**What you need to do**
Rewrite the lines from the one containing "### Reference" through the one containing "### Approach", both included, as a Markdown table with a Row column numbering each line and a Line column holding it, leaving out blank lines.

[Data items]
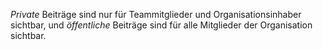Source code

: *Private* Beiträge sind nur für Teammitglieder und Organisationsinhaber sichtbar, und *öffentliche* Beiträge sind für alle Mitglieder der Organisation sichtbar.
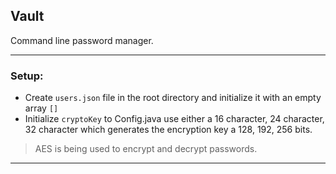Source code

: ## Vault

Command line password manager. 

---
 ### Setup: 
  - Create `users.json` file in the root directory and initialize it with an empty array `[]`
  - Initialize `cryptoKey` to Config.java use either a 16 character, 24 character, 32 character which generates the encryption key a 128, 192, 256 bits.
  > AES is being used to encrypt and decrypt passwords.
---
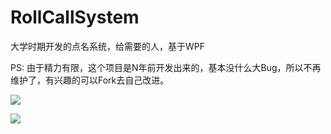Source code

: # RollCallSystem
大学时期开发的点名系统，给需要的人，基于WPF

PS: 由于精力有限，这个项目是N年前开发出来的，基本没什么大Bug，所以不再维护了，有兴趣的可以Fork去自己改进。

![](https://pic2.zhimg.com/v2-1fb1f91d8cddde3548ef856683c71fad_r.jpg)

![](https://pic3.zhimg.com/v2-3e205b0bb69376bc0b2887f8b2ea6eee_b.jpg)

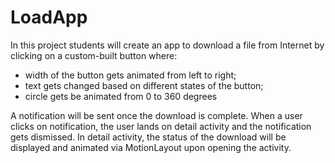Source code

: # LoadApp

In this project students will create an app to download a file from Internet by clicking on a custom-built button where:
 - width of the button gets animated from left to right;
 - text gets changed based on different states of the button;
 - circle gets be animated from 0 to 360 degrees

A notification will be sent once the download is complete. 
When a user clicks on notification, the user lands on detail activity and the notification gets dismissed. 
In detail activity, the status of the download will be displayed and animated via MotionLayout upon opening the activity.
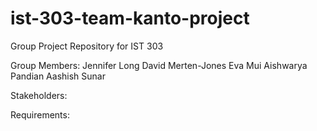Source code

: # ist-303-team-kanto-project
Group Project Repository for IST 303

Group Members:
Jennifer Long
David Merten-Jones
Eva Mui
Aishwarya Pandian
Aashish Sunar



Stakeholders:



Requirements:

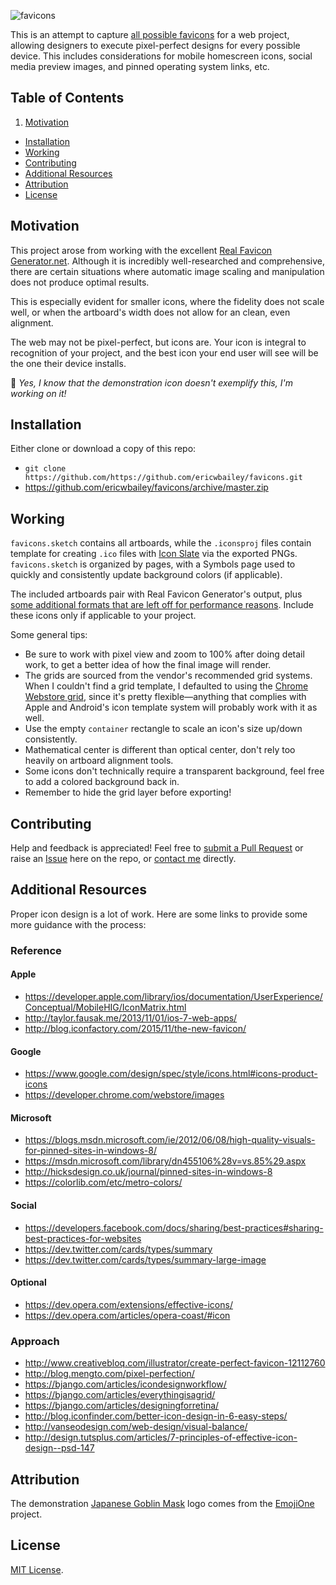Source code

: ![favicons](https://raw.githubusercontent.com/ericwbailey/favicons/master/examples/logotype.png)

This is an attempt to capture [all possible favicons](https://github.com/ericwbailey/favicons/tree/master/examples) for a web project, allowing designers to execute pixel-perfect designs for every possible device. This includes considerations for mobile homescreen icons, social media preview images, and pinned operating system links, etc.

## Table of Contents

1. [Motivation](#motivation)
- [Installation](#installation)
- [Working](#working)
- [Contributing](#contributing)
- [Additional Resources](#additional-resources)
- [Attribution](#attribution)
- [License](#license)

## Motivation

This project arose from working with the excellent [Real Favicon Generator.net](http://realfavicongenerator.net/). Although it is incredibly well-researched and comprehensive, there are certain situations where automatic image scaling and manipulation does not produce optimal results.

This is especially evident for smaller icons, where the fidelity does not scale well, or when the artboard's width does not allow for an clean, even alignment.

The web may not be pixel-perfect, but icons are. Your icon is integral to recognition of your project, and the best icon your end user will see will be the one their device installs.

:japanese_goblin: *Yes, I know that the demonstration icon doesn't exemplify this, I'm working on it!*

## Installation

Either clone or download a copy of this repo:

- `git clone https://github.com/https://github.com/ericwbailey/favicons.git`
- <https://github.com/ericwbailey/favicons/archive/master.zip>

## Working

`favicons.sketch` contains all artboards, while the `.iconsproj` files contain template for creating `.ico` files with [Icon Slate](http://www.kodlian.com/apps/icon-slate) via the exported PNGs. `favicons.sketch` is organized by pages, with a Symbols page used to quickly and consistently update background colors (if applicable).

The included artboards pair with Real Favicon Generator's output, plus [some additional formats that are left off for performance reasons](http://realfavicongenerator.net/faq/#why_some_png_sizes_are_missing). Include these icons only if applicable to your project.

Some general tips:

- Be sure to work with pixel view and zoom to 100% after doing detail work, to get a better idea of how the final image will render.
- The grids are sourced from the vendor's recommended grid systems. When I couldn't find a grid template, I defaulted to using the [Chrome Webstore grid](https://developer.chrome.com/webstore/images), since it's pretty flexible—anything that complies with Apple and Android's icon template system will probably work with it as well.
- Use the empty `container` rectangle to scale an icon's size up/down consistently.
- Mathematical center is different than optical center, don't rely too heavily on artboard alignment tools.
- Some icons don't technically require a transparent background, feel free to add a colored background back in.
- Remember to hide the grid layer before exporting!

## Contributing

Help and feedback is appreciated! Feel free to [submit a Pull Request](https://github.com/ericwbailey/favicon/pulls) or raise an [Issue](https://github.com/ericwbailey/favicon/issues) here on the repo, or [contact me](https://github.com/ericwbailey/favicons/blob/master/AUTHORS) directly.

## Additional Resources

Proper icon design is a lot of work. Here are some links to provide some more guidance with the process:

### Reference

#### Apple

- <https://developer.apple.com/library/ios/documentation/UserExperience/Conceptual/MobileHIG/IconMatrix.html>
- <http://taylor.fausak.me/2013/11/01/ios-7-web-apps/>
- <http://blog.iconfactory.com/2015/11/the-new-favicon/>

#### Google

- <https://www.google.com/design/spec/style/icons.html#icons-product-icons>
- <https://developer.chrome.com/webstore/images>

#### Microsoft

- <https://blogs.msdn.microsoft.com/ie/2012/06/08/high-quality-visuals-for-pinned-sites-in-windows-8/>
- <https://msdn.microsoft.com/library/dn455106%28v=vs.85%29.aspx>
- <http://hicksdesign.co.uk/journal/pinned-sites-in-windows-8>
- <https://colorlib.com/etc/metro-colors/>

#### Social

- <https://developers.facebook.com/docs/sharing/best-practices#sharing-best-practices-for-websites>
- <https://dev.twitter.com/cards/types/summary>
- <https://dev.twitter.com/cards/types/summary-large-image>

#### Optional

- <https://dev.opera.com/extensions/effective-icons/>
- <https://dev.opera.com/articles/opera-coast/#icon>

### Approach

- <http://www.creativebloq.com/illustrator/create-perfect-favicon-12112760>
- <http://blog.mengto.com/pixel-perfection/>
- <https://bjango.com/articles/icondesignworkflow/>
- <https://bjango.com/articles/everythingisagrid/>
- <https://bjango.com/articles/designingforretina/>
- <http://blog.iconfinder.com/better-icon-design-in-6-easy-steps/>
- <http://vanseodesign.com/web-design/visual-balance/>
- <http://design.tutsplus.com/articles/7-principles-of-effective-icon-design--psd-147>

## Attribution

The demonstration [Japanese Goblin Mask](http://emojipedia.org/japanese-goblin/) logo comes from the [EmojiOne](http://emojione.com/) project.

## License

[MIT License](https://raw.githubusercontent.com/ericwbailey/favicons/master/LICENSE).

**Finished task**
| Row | Line |
|---|---|
| 1 | ### Reference |
| 2 | #### Apple |
| 3 | - <https://developer.apple.com/library/ios/documentation/UserExperience/Conceptual/MobileHIG/IconMatrix.html> |
| 4 | - <http://taylor.fausak.me/2013/11/01/ios-7-web-apps/> |
| 5 | - <http://blog.iconfactory.com/2015/11/the-new-favicon/> |
| 6 | #### Google |
| 7 | - <https://www.google.com/design/spec/style/icons.html#icons-product-icons> |
| 8 | - <https://developer.chrome.com/webstore/images> |
| 9 | #### Microsoft |
| 10 | - <https://blogs.msdn.microsoft.com/ie/2012/06/08/high-quality-visuals-for-pinned-sites-in-windows-8/> |
| 11 | - <https://msdn.microsoft.com/library/dn455106%28v=vs.85%29.aspx> |
| 12 | - <http://hicksdesign.co.uk/journal/pinned-sites-in-windows-8> |
| 13 | - <https://colorlib.com/etc/metro-colors/> |
| 14 | #### Social |
| 15 | - <https://developers.facebook.com/docs/sharing/best-practices#sharing-best-practices-for-websites> |
| 16 | - <https://dev.twitter.com/cards/types/summary> |
| 17 | - <https://dev.twitter.com/cards/types/summary-large-image> |
| 18 | #### Optional |
| 19 | - <https://dev.opera.com/extensions/effective-icons/> |
| 20 | - <https://dev.opera.com/articles/opera-coast/#icon> |
| 21 | ### Approach |